What makes the fantasy genre so appealing is the space of freedom an author has to create his or her own world from the ground up. They can conjure entire kingdoms from thin air and unheard-of creatures of horrifying measure. But in “Foreordained,” it may be the first time fantasy-lovers encounter a world where people worship a dragon.

Unlike other stories where dragons are greatly feared or made out to be demonic creatures of destruction, I read about a dragon deity who protected this realm of humans, and I loved it. If I joined any religion, that religion would definitely have to worship a dragon.

Hall introduced me to a kingdom unlike any I’ve read in a book. The kingdom of Nezmyth has undergone tremendous turmoil and has suffered under the rule of King Barnabas. People have succumbed to severe poverty, and nature itself has ceased to grow green and vibrant.

The Sacred Dragon oversees all that happens in Nezmyth, including watching over a young boy who goes by the name of Jason, son of Tomm the printer. Jason’s destiny has been laid out for him by the will of the Sacred Dragon when he was only 12 years old. His parents bravely kept it secret for fear King Barnabas would come for their son’s head.
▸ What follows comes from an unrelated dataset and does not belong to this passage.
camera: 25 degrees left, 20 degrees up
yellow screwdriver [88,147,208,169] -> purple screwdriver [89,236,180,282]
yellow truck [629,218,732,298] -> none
Jason is the kind of young character I personally relate to most in this book. He is humble and seriously doubts himself in his capability to bring hope back to the land. 

A bewitching story will always draw a distinct line between the forces of good and evil. In “Foreordained,” the stage is set for the reader to draw apart what’s good and evil while growing attached to the bad guy. I certainly did. King Barnabas isn’t the kind of villain who gets on my nerves and has no real purpose to his evil deeds. Instead, he has a malicious power complex most evidently shown in the way he torments Jason.

King Barnabas makes an oath to prevent Jason’s ascension to the throne. It comes off as borderline cowardice when the king tells Jason of his plan to relentlessly test the boy’s worthiness to rule the throne. Perhaps it’s a way of mentally torturing the boy, but after Jason witnesses King Barnabas behead one of his guards in cold blood, his moment of retaliation is my favorite moment in the whole book.

“A week ago, I didn’t want to be king,” Jason said. “I didn’t understand why I had to be the one to take the throne. But I think I’m starting to.”

From then on, I turned the pages with chills on my arms wondering how Jason would prove King Barnabas and himself wrong.

When writing a story like this, the magic is in the details. Hall gives off an almost George R.R. Martin-esque style of writing. Every angle of light and drop of sweat is illustrated on the page with intimately descriptive language. An encounter with one of the king’s assassins, which would only feel like moments to Jason, throws the reader right into the action with paragraphs containing intense imagery. You can feel the aching thud every time Jason is thrown to the ground or the burst of energy when an enemy charges at him.

Nothing compares to the scene where King Barnabas reveals he’s been meddling with ancient dark magic. He traps Jason in a nightmare vision using only the reflection in a water basin. Jason experiences hell 10 times over as King Barnabas cascades his mind with images of death and destruction — making blood burst out of his body and breaking all of his bones. Of course, all of it is just an illusion cast by an evil spell. It was the most terrifying scene I’ve ever read.

Hall’s greatest achievement is bringing to light the power that makes us good or evil. For a newly published author, Hall beats out any disposition readers may have while opening up a fantasy book with “Foreordained.” Readers will easily satisfy all of their mystical kingdom, godly dragon and usurped king cravings in this paperback tale.